I just finished the third one, and other than one kind of weird scene, liked it even better than the second. I think the author's really hitting her stride.
She thinks it's the best of the three. Oddly enough, I have liked each book less and less in addition to more and more. I got so attached to the Chandleresque noir of the first book that I miss that in the other ones. I did enjoy the mystery aspect in ALH, but this last one was basically straight-up fantasy, with some maddening fairy-tale tropes like cryptic messages and contrived rules, although it was also an action-packed thrill ride, so that was fun. I do admire her ability to change styles so effortlessly, and I keep coming back for the interesting, likable characters and the intricately constructed world.
I'm really looking forward to the rest of the series, though, because, as this book showed, she's put enough into the worldbuilding that new stories can develop out of them rather than be used for the purposes of more worldbuilding.
Which weird scene do you mean?
(It makes me happy to see that people are enjoying Seanan's books!)
I'm about 80 pages into Blameless, and I'm finding it a bit difficult to get into, I don't know. It's kind of a big switch from the book I just finished, The Shadow of the Wind. Anyone else read it? It's really good, and I think Buffistas would dig it.
I have The Shadow of the Wind waiting on my nook. I love my nook. I get library books on it. I also have a couple of books I could lend, if someone here wants to borrow them.
There was probably more than one weird scene, but the one that really bugged was the one where she and Tybalt are talking about lies.
One of my LJ friends has an interesting theory about what Tybalt was referring to.
I dunno. That seems to be what she's been building toward...
I think Toby's going to end up not being a changeling; but hidden as a changeling for some reason to protect her. it's why she gets headaches when she does her magic. It's running up against some sort of magical block.
It bugged me that the lie bit was so Extra Mysterious because it seems kind of obvious something's going on with Toby's parentage. . I dunno. I am half-afraid the lie he thinks she's telling herself is that she's madly in love with him and pretending not to be. Which would make it a romance novel cliche.
Well, on PC's recommendation, I got R&R and liked it enough that I got the second one before I'd finished the first. I recently finished the third and thought it was the best, most memorable, of the three. I'm about half-way through Blameless and I like it, but I'm not as crazy about the series. And I - finally! - go to The Hunger Games and I'm planning on getting the next two at some point ... maybe after I've whittled down my to be read pile a bit.
I just read a couple of books by a new-to-me author.

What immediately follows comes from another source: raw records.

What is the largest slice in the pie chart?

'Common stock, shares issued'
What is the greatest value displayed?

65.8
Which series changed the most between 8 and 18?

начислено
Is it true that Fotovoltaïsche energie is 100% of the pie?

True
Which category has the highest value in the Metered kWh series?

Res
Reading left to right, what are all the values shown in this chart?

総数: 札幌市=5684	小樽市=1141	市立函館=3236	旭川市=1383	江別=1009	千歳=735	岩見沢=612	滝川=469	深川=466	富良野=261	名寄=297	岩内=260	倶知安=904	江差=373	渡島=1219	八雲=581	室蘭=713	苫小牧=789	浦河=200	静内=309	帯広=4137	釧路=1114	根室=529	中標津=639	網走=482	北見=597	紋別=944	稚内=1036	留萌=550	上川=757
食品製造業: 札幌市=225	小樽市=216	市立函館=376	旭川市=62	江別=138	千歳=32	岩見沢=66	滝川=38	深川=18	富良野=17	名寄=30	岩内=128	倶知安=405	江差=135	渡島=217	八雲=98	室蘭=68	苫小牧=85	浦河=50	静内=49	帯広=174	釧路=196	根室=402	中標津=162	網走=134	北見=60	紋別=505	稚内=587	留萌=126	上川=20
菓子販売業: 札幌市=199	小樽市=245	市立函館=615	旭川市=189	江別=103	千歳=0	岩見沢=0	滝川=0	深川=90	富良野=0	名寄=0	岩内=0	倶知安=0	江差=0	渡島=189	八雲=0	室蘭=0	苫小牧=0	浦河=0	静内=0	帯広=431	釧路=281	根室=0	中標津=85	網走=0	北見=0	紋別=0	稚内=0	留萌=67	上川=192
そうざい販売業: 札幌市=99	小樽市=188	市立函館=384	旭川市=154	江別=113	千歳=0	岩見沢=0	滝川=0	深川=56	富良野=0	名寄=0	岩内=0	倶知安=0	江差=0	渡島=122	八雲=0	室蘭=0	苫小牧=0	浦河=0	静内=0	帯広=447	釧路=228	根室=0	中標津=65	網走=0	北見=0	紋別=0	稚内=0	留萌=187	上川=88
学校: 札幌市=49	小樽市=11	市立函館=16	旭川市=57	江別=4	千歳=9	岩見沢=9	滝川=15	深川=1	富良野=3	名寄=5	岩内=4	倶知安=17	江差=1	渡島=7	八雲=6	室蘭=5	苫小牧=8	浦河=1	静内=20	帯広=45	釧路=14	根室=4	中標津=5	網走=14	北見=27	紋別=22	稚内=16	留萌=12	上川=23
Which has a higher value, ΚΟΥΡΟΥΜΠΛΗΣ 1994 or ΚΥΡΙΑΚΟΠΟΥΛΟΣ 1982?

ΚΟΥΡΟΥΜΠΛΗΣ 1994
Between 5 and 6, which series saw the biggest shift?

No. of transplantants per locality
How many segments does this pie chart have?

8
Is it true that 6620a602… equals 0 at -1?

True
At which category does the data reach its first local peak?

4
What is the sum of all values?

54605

Kelly Meding. Three Days to Dead is the first. It's got a bit of a Nikita vibe--young criminals taken in and trained by a super-secret org to police the monsters.
I like the world-building quite a bit. This is the blurb:
She’s young, deadly, and hunted—with only three days to solve her own murder…
When Evangeline Stone wakes up naked and bruised on a cold slab at the morgue – in a stranger’s body, with no memory of who she is and how she got there – her troubles are only just beginning. Before that night, she and the other two members of her Triad were star bounty hunters — mercilessly cleansing the city of the murderous creatures living in the shadows, from vampires to shape-shifters to trolls. Then something terrible happened that not only cost all three of them their lives, but also convinced the city’s other Hunters that Evy was a traitor . . . and she can’t even remember what it was.
Now she’s a fugitive, piecing together her memory, trying to deal some serious justice – and discovering that she has only three days to solve her own murder before the reincarnation spell wears off. Because in three days, Evy will die again – but this time, there’s no second chance…
Oh dear, Fern bottle-feeding Wilbur. WANT.